The Nationals had their own fire sale at the trade deadline, shipping off Trea Turner, Max Scherzer, Kyle Schwarber, Brad Hand, Daniel Hudson, Yan Gomes, Jon Lester, and Josh Harrison. Schwarber was dealt northeast to the Red Sox which was an interesting fit, to say the least. Fenway is not known for being too friendly to left-handed power hitters (Big Papi excluded) while the Boston outfield appears to have no available vacancy.
These things tend to work themselves out though and the 28-year-old is still on the injured list with a hamstring injury at the moment. Let’s assume that Boston fits Scwarber into their everyday lineup, what should you expect? The left-handed slugger had an incredible span between June 12-29 batting .348 with 16 home runs and a 1.446 OPS, but he did so at Nationals Park which draws a 111 home run score from Baseball Savant’s park factors. The move to Fenway Park drops that score all the way to 87.
If you look at Schwarber’s spray chart for the 2021 season overlayed at Fenway, there does not seem to be a major issue. If anything he looks like a prime candidate to take advantage of the Pesky Pole in right field which sits 302 feet from home plate. Not that Schwarber is a massive pull-hitter. The left-hander carried a 43.6 percent pull rate and 35.8 percent rate to center while launching a good number of his home runs to the opposite field.

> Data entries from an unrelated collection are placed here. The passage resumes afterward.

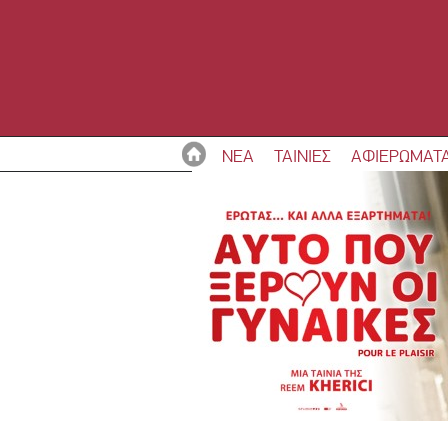
ΝΕΑ
ΤΑΙΝΙΕΣ
ΑΦΙΕΡΩΜΑΤ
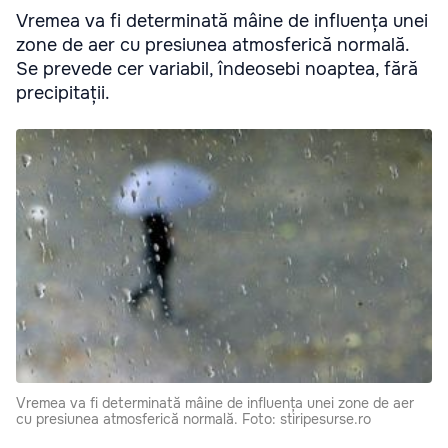
Vremea va fi determinată mâine de influența unei
zone de aer cu presiunea atmosferică normală.
Se prevede cer variabil, îndeosebi noaptea, fără
precipitații.
Vremea va fi determinată mâine de influența unei zone de aer
cu presiunea atmosferică normală. Foto: stiripesurse.ro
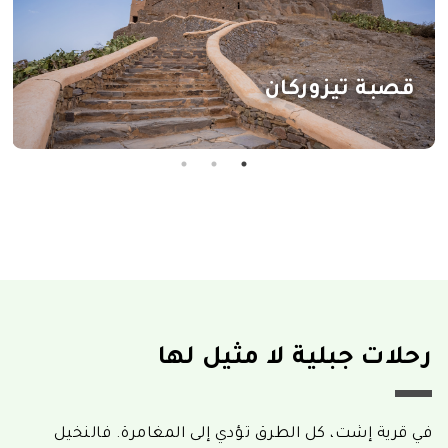
قصبة تيزوركان
رحلات جبلية لا مثيل لها
في قرية إشت، كل الطرق تؤدي إلى المغامرة. فالنخيل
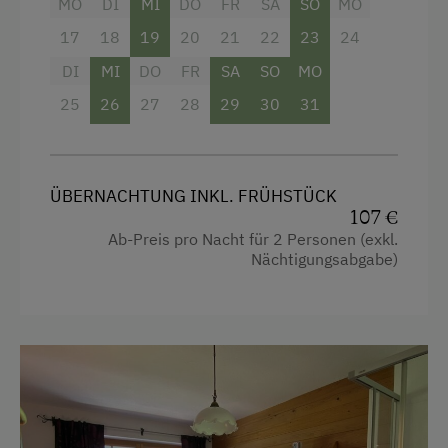
MO
DI
MI
DO
FR
SA
SO
MO
Tennishalle
17
18
19
20
21
22
23
24
Tischtennis
DI
MI
DO
FR
SA
SO
MO
25
26
27
28
29
30
31
ÜBERNACHTUNG INKL. FRÜHSTÜCK
107 €
Ab-Preis pro Nacht für 2 Personen (exkl.
Nächtigungsabgabe)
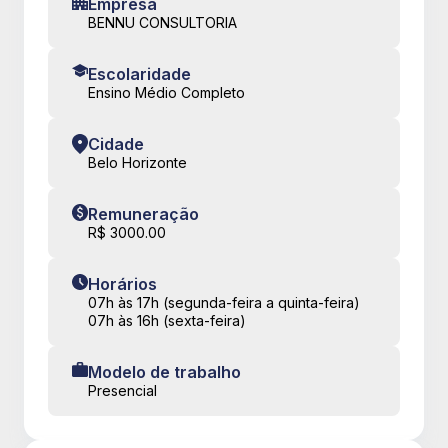
Empresa
BENNU CONSULTORIA
Escolaridade
Ensino Médio Completo
Cidade
Belo Horizonte
Remuneração
R$ 3000.00
Horários
07h às 17h (segunda-feira a quinta-feira)
07h às 16h (sexta-feira)
Modelo de trabalho
Presencial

According to RotoFanatic’s Park Factor’s, Fenway as a whole gets scored at an 84 for left-handed power (28th ballpark) while Nationals Park comes in at a 99 as the 14th ranked ballpark. This assumes that the hitter is going primarily to right-field (380 feet). However, Fenway does have a favorable right-center field before it’s massive 420 foot cavern in dead center.
Overll this is going to likely be a wash for Kyle Schwarber, who is tied for the 13th longest average home distance in major league baseball. Expect to see some opposite field bombs over the Green Monster and a few cheap flys jump over the right field wall, but also expect to have a few die in center at the warning track.